Performance: Part 1
The performance was tested on the i9-7900X processor, 32GB and 64GB quad channel memory kits and EVGA GTX1080Ti graphics card. For storage, tests were used three drives, HyperX Savage 240GB SATA SSD, Patriot Hellfire 240GB NVMe SSD and Lexar DD512 Professional USB 3.0.
There were no problems during tests, no thermal or power throttling and no stability issues.
Performance in rendering is about as high as on the best Intel X299 motherboards that we were testing. As you see in the screenshot, the motherboard was keeping the quite low voltage of 1.12V. Actually, there are two turbo modes on this motherboard. One is typical turbo and another one is efficiency turbo mode. The difference is in average power consumption and generated heat while performance is not much different under typical load. When CPU is under full load then both modes offer the same maximum performance.
The 7-Zip benchmark is also showing high performance. Here except CPU performance also memory and cache highly affect calculation time.
In PCMark 10 scores are as expected, at a high level.

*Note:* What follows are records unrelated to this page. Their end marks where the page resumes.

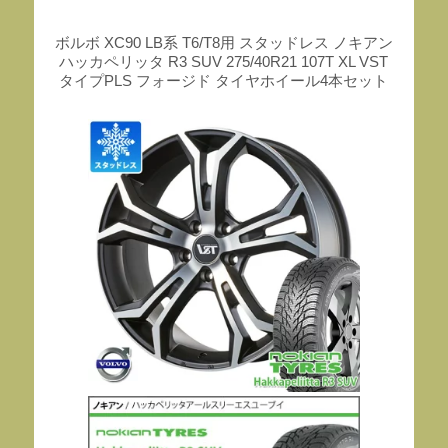
ボルボ XC90 LB系 T6/T8用 スタッドレス ノキアン
ハッカペリッタ R3 SUV 275/40R21 107T XL VST
タイプPLS フォージド タイヤホイール4本セット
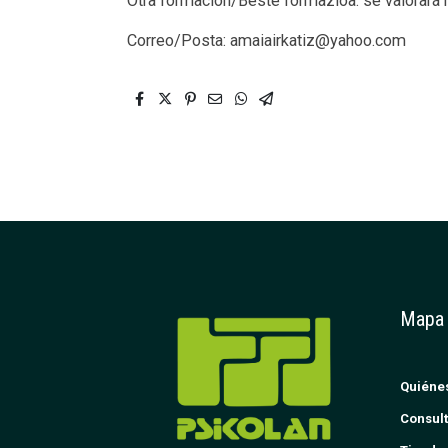
Otra formación/Beste formazioa: se valorará n
Correo/Posta: amaiairkatiz@yahoo.com
Mapa
Quiéne
Consult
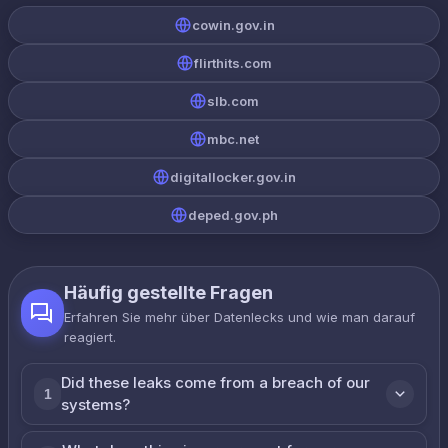
cowin.gov.in
flirthits.com
slb.com
mbc.net
digitallocker.gov.in
deped.gov.ph
Häufig gestellte Fragen
Erfahren Sie mehr über Datenlecks und wie man darauf
reagiert.
Did these leaks come from a breach of our
1
systems?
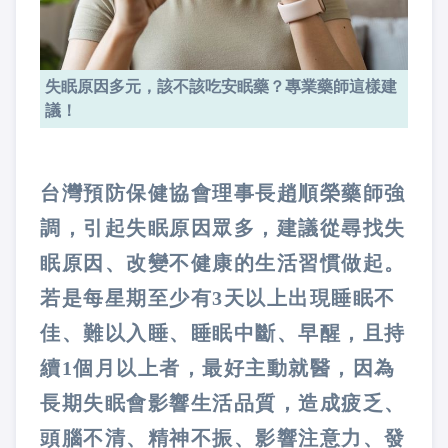
失眠原因多元，該不該吃安眠藥？專業藥師這樣建
議！
台灣預防保健協會理事長趙順榮藥師強
調，引起失眠原因眾多，建議從尋找失
眠原因、改變不健康的生活習慣做起。
若是每星期至少有
3
天以上出現睡眠不
佳、難以入睡、睡眠中斷、早醒，且持
續
1
個月以上者，最好主動就醫，因為
長期失眠會影響生活品質，造成疲乏、
頭腦不清、精神不振、影響注意力、發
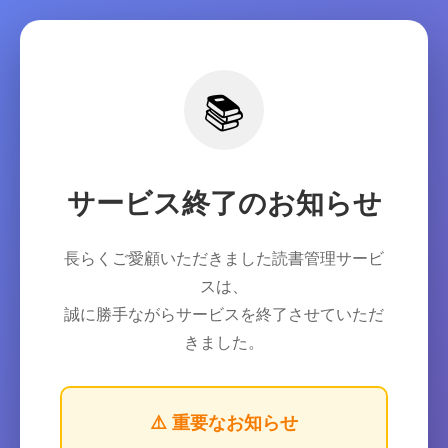
📚
サービス終了のお知らせ
長らくご愛顧いただきました読書管理サービ
スは、
誠に勝手ながらサービスを終了させていただ
きました。
⚠️ 重要なお知らせ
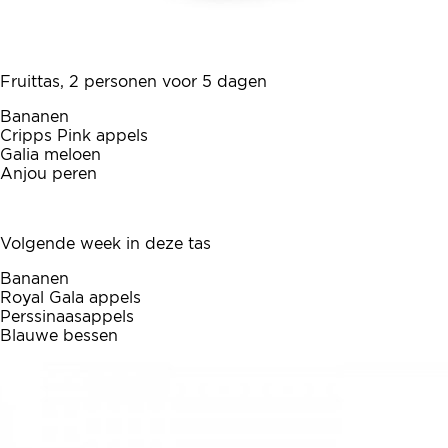
Fruittas, 2 personen voor 5 dagen
Bananen
Cripps Pink appels
Galia meloen
Anjou peren
Volgende week in deze tas
Bananen
Royal Gala appels
Perssinaasappels
Blauwe bessen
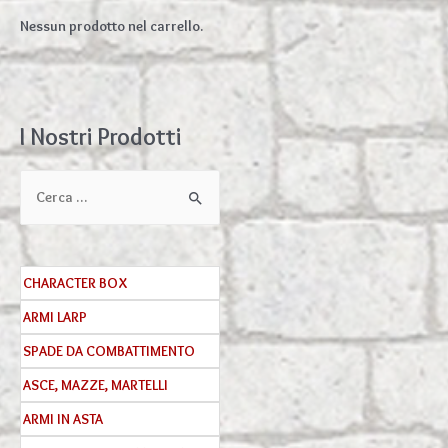
Nessun prodotto nel carrello.
I Nostri Prodotti
C
e
r
c
CHARACTER BOX
a
ARMI LARP
:
SPADE DA COMBATTIMENTO
ASCE, MAZZE, MARTELLI
ARMI IN ASTA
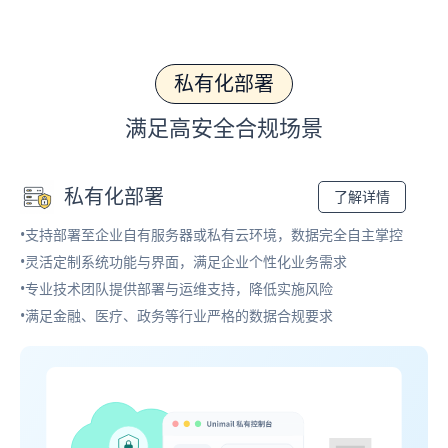
私有化部署
满足高安全合规场景
私有化部署
了解详情
•支持部署至企业自有服务器或私有云环境，数据完全自主掌控
•灵活定制系统功能与界面，满足企业个性化业务需求
•专业技术团队提供部署与运维支持，降低实施风险
•满足金融、医疗、政务等行业严格的数据合规要求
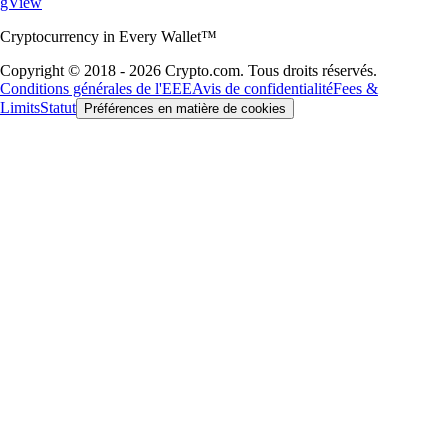
gView
Cryptocurrency in Every Wallet™
Copyright © 2018 - 2026 Crypto.com. Tous droits réservés.
Conditions générales de l'EEE
Avis de confidentialité
Fees &
Limits
Statut
Préférences en matière de cookies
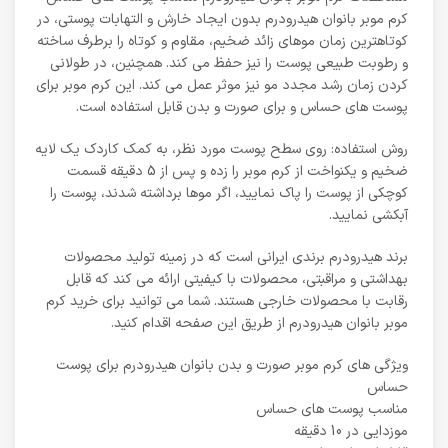
کرم موبر بانوان هیدرودرم بدون ایجاد خارش و التهابات پوستی، در
کوتاهترین زمان موهای زائد ضخیم، مقاوم و کوتاه را برطرف ساخته
و رطوبت طبیعی پوست را نیز حفظ می کند. همچنین، در طولانی
کردن زمان رشد مجدد مو نیز موثر عمل می کند. این کرم موبر برای
پوست های حساس و برای صورت و بدن قابل استفاده است.
روش استفاده: روی سطح پوست مورد نظر، به کمک کاردک یک لایه
ضخیم و یکنواخت از کرم موبر را زده و پس از 5 دقیقه قسمت
کوچکی از پوست را پاک نمایید، اگر موها برداشته شدند، پوست را
آبکشی نمایید.
برند هیدرودرم برندی ایرانی است که در زمینه تولید محصولات
بهداشتی و مراقبتی، محصولات با کیفیتی ارائه می کند که قابل
رقابت با محصولات خارجی هستند. شما می توانید برای خرید کرم
موبر بانوان هیدرودرم از طریق این صفحه اقدام کنید.
ویژگی های کرم موبر صورت و بدن بانوان هیدرودرم برای پوست
حساس
مناسب پوست های حساس
موزدایی در 10 دقیقه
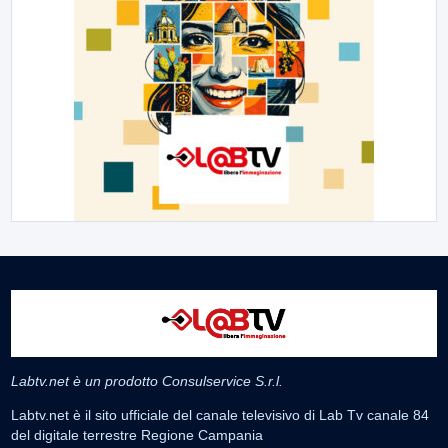
Labtv.net è un prodotto Consulservice S.r.l.
Labtv.net è il sito ufficiale del canale televisivo di Lab Tv canale 84
del digitale terrestre Regione Campania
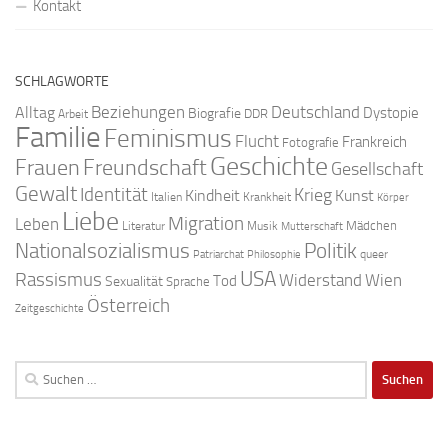
Kontakt
SCHLAGWORTE
Beziehungen
Deutschland
Alltag
Dystopie
Biografie
DDR
Arbeit
Familie
Feminismus
Flucht
Frankreich
Fotografie
Geschichte
Freundschaft
Frauen
Gesellschaft
Gewalt
Identität
Krieg
Kindheit
Kunst
Italien
Krankheit
Körper
Liebe
Migration
Leben
Mädchen
Literatur
Musik
Mutterschaft
Nationalsozialismus
Politik
queer
Patriarchat
Philosophie
USA
Rassismus
Widerstand
Wien
Tod
Sexualität
Sprache
Österreich
Zeitgeschichte
Suchen
nach:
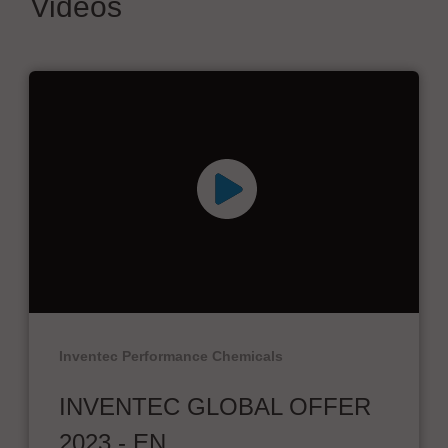
Videos
Inventec Performance Chemicals
INVENTEC GLOBAL OFFER
2023 - EN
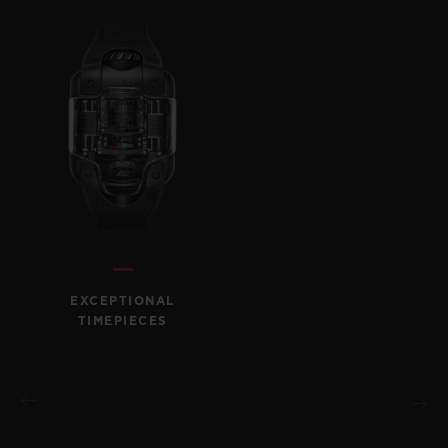
EXCEPTIONAL
TIMEPIECES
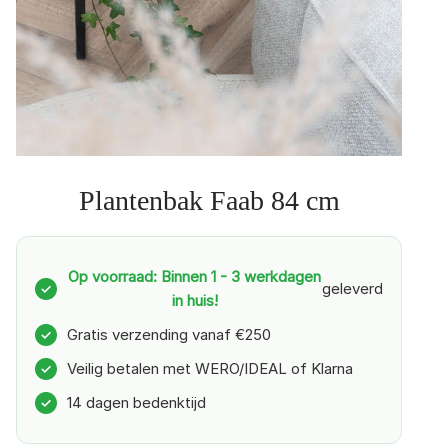
Plantenbak Faab 84 cm
Op voorraad: Binnen 1 - 3 werkdagen
geleverd
✓
in huis!
Gratis verzending vanaf €250
✓
Veilig betalen met WERO/IDEAL of Klarna
✓
14 dagen bedenktijd
✓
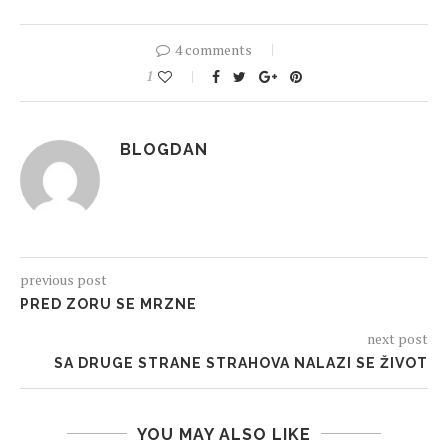
4 comments
1
BLOGDAN
previous post
PRED ZORU SE MRZNE
next post
SA DRUGE STRANE STRAHOVA NALAZI SE ŽIVOT
YOU MAY ALSO LIKE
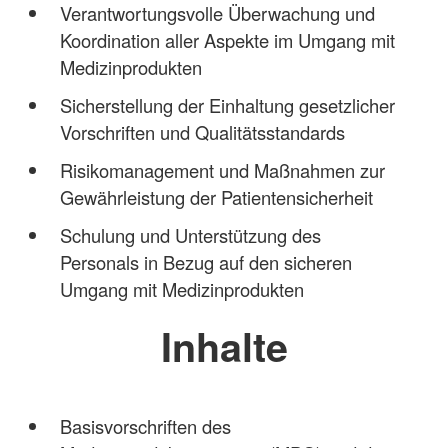
Verantwortungsvolle Überwachung und
Koordination aller Aspekte im Umgang mit
Medizinprodukten
Sicherstellung der Einhaltung gesetzlicher
Vorschriften und Qualitätsstandards
Risikomanagement und Maßnahmen zur
Gewährleistung der Patientensicherheit
Schulung und Unterstützung des
Personals in Bezug auf den sicheren
Umgang mit Medizinprodukten
Inhalte
Basisvorschriften des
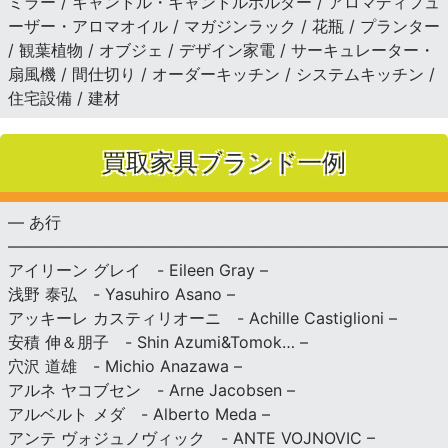
ミラー / キャンドル・キャンドルホルダー / アロマディフュ
ーザー・アロマオイル / マガジンラック / 花瓶 / プランター
/ 観葉植物 / オブジェ / デザイン家電 / サーキュレーター・
扇風機 / 間仕切り / オーダーキッチン / システムキッチン /
住宅設備 / 建材
買取家具ブランド一例
— あ行
———————————————————————————
アイリーン グレイ - Eileen Gray –
浅野 泰弘 - Yasuhiro Asano –
アッキーレ カスティリオーニ - Achille Castiglioni –
安積 伸＆朋子 - Shin Azumi&Tomok… –
穴沢 道雄 - Michio Anazawa –
アルネ ヤコブセン - Arne Jacobsen –
アルベルト メダ - Alberto Meda –
アンテ ヴォジュノヴィック - ANTE VOJNOVIC –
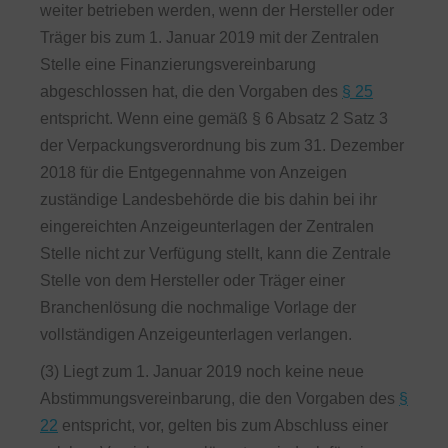
weiter betrieben werden, wenn der Hersteller oder
Träger bis zum 1. Januar 2019 mit der Zentralen
Stelle eine Finanzierungsvereinbarung
abgeschlossen hat, die den Vorgaben des
§ 25
entspricht. Wenn eine gemäß § 6 Absatz 2 Satz 3
der Verpackungsverordnung bis zum 31. Dezember
2018 für die Entgegennahme von Anzeigen
zuständige Landesbehörde die bis dahin bei ihr
eingereichten Anzeigeunterlagen der Zentralen
Stelle nicht zur Verfügung stellt, kann die Zentrale
Stelle von dem Hersteller oder Träger einer
Branchenlösung die nochmalige Vorlage der
vollständigen Anzeigeunterlagen verlangen.
(3) Liegt zum 1. Januar 2019 noch keine neue
Abstimmungsvereinbarung, die den Vorgaben des
§
22
entspricht, vor, gelten bis zum Abschluss einer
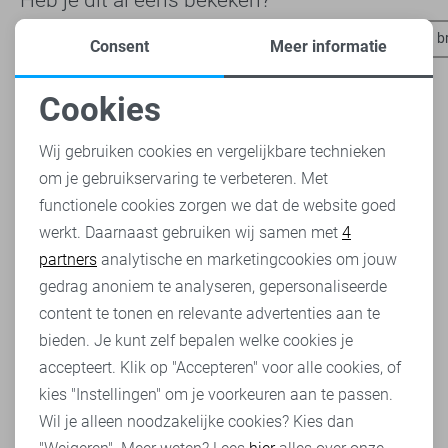
Jacqueline de Yong broeken
Object broeken
Vero Moda b
Consent
Meer informatie
Cookies
Noodzakelijke cookies
Wij gebruiken cookies en vergelijkbare technieken
om je gebruikservaring te verbeteren. Met
Personalisatie cookies
functionele cookies zorgen we dat de website goed
werkt. Daarnaast gebruiken wij samen met
4
Analytische cookies
partners
analytische en marketingcookies om jouw
Marketing cookies
gedrag anoniem te analyseren, gepersonaliseerde
content te tonen en relevante advertenties aan te
bieden. Je kunt zelf bepalen welke cookies je
accepteert. Klik op "Accepteren" voor alle cookies, of
kies "Instellingen" om je voorkeuren aan te passen.
Wil je alleen noodzakelijke cookies? Kies dan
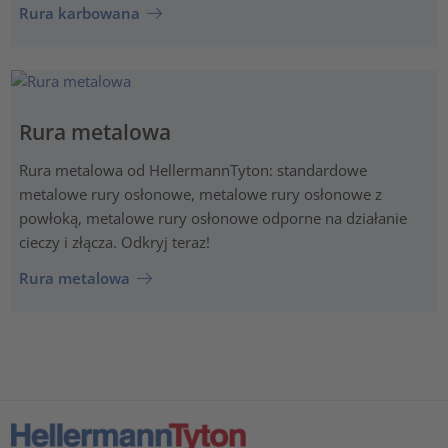
Rura karbowana
Rura metalowa
Rura metalowa od HellermannTyton: standardowe
metalowe rury osłonowe, metalowe rury osłonowe z
powłoką, metalowe rury osłonowe odporne na działanie
cieczy i złącza. Odkryj teraz!
Rura metalowa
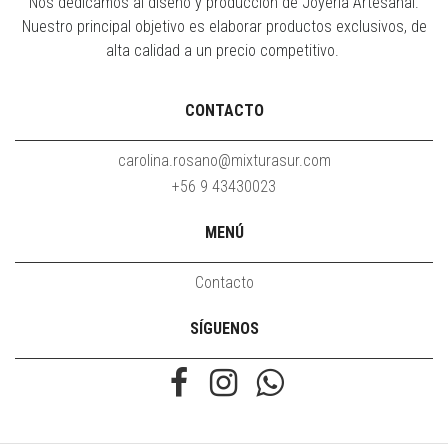
Nos dedicamos al diseño y producción de Joyería Artesanal.
Nuestro principal objetivo es elaborar productos exclusivos, de
alta calidad a un precio competitivo.
CONTACTO
carolina.rosano@mixturasur.com
+56 9 43430023
MENÚ
Contacto
SÍGUENOS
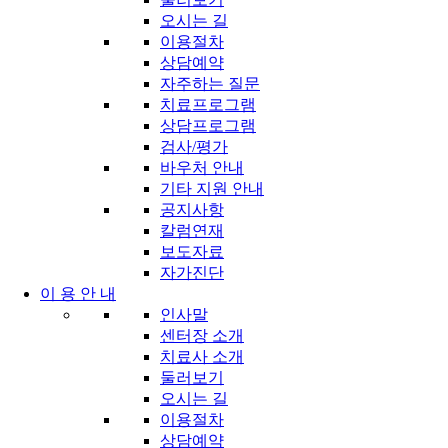
오시는 길
이용절차
상담예약
자주하는 질문
치료프로그램
상담프로그램
검사/평가
바우처 안내
기타 지원 안내
공지사항
칼럼연재
보도자료
자가진단
이 용 안 내
인사말
센터장 소개
치료사 소개
둘러보기
오시는 길
이용절차
상담예약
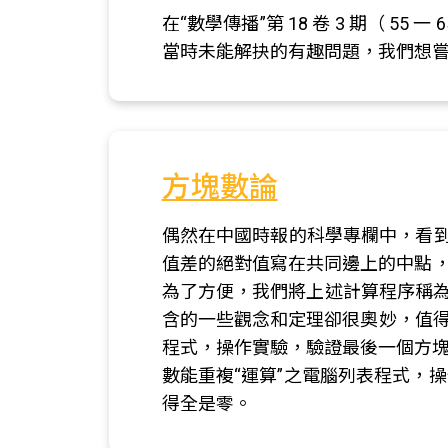
在“數學傳播”第 18 卷 3 期（ 
當時未能解抉的有趣問題，我們想
方塊數論
偶然在中國時報的科學專欄中，看到
值差的絕對值寫在共同邊上的中點，
為了方便，我們將上述計算程序稱為"
含的一些觀念和定理卻很奧妙，值得
程式，操作實驗，驗證最後一個方塊的中
數能重複“運算”之電腦列表程式，操
得全是零。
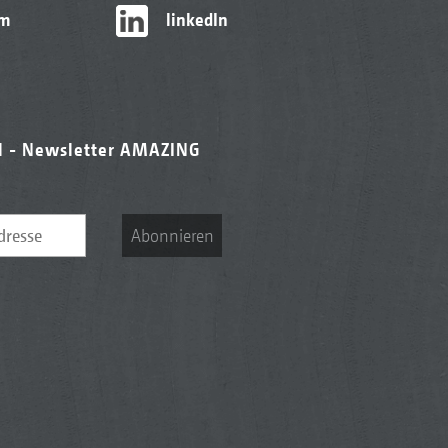
am
linkedIn
l - Newsletter AMAZING
Abonnieren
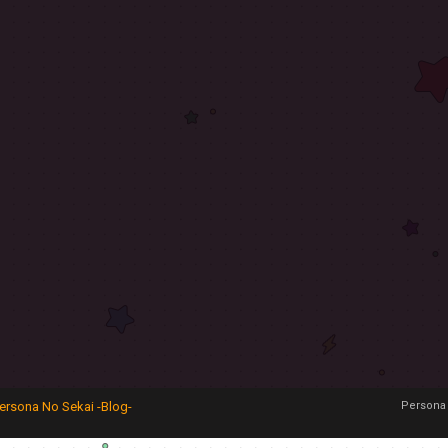
ersona No Sekai -Blog-
Persona 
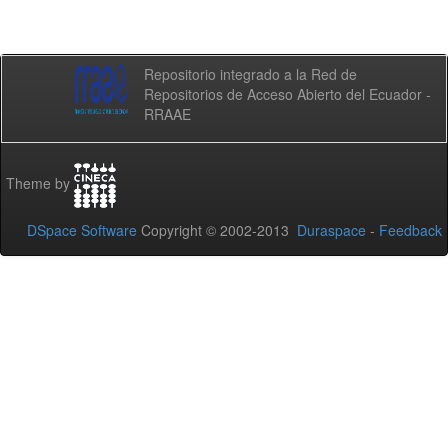
Repositorio integrado a la Red de
Repositorios de Acceso Abierto del Ecuador -
RRAAE
Theme by
DSpace Software
Copyright © 2002-2013
Duraspace
-
Feedback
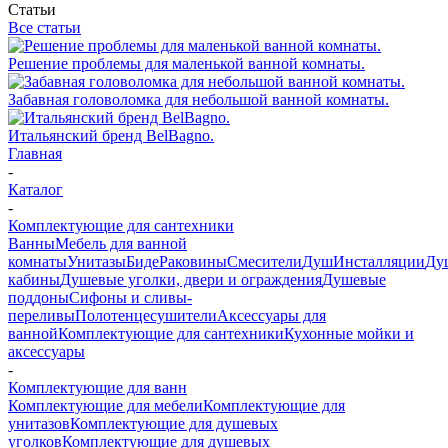
Статьи
Все статьи
Решение проблемы для маленькой ванной комнаты.
Забавная головоломка для небольшой ванной комнаты.
Итальянский бренд BelBagno.
Главная
-
Каталог
-
Комплектующие для сантехники
Ванны
Мебель для ванной
комнаты
Унитазы
Биде
Раковины
Смесители
Душ
Инсталляции
Ду
кабины
Душевые уголки, двери и ограждения
Душевые
поддоны
Сифоны и сливы-
переливы
Полотенцесушители
Аксессуары для
ванной
Комплектующие для сантехники
Кухонные мойки и
аксессуары
-
Комплектующие для ванн
Комплектующие для мебели
Комплектующие для
унитазов
Комплектующие для душевых
уголков
Комплектующие для душевых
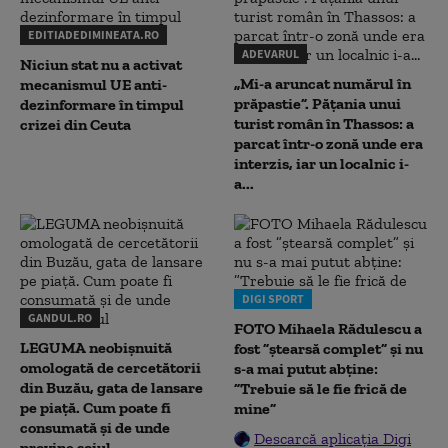
EDITIADEDIMINEATA.RO
ADEVARUL
Niciun stat nu a activat
„Mi-a aruncat numărul în
mecanismul UE anti-
prăpastie”. Pățania unui
dezinformare în timpul
turist român în Thassos: a
crizei din Ceuta
parcat într-o zonă unde era
interzis, iar un localnic i-
a...
DIGI SPORT
GANDUL.RO
FOTO Mihaela Rădulescu a
LEGUMA neobișnuită
fost ”ștearsă complet” și nu
omologată de cercetătorii
s-a mai putut abține:
din Buzău, gata de lansare
”Trebuie să le fie frică de
pe piață. Cum poate fi
mine”
consumată și de unde
Descarcă aplicația Digi
provine soiul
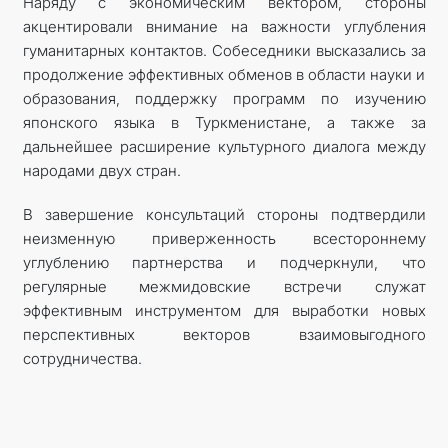
Наряду с экономическим вектором, стороны
акцентировали внимание на важности углубления
гуманитарных контактов. Собеседники высказались за
продолжение эффективных обменов в области науки и
образования, поддержку программ по изучению
японского языка в Туркменистане, а также за
дальнейшее расширение культурного диалога между
народами двух стран.
В завершение консультаций стороны подтвердили
неизменную приверженность всестороннему
углублению партнерства и подчеркнули, что
регулярные межмидовские встречи служат
эффективным инструментом для выработки новых
перспективных векторов взаимовыгодного
сотрудничества.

Also, memory and cache performance is as high as expected. Recently we had a chance to test a couple of motherboards based on the X299 chipset and the best results were close to what we see on the C9X299-PG300. Result in AIDA64 Cache & Memory Benchmark was made on Ballistix Elite 4x16GB DDR4-3000 memory kit. As you can see there were no issues with XMP profile. Also, other memory kits were working without issues. I can only add to the list Patriot Viper 4 DDR4-3733 or Ballistix Tactical Tracer RGB DDR4-2666.
Below are two new benchmarks from AIDA64 – Ray-Trace. There is also AES benchmark. The C9X299-PG300 performs well in all these tests.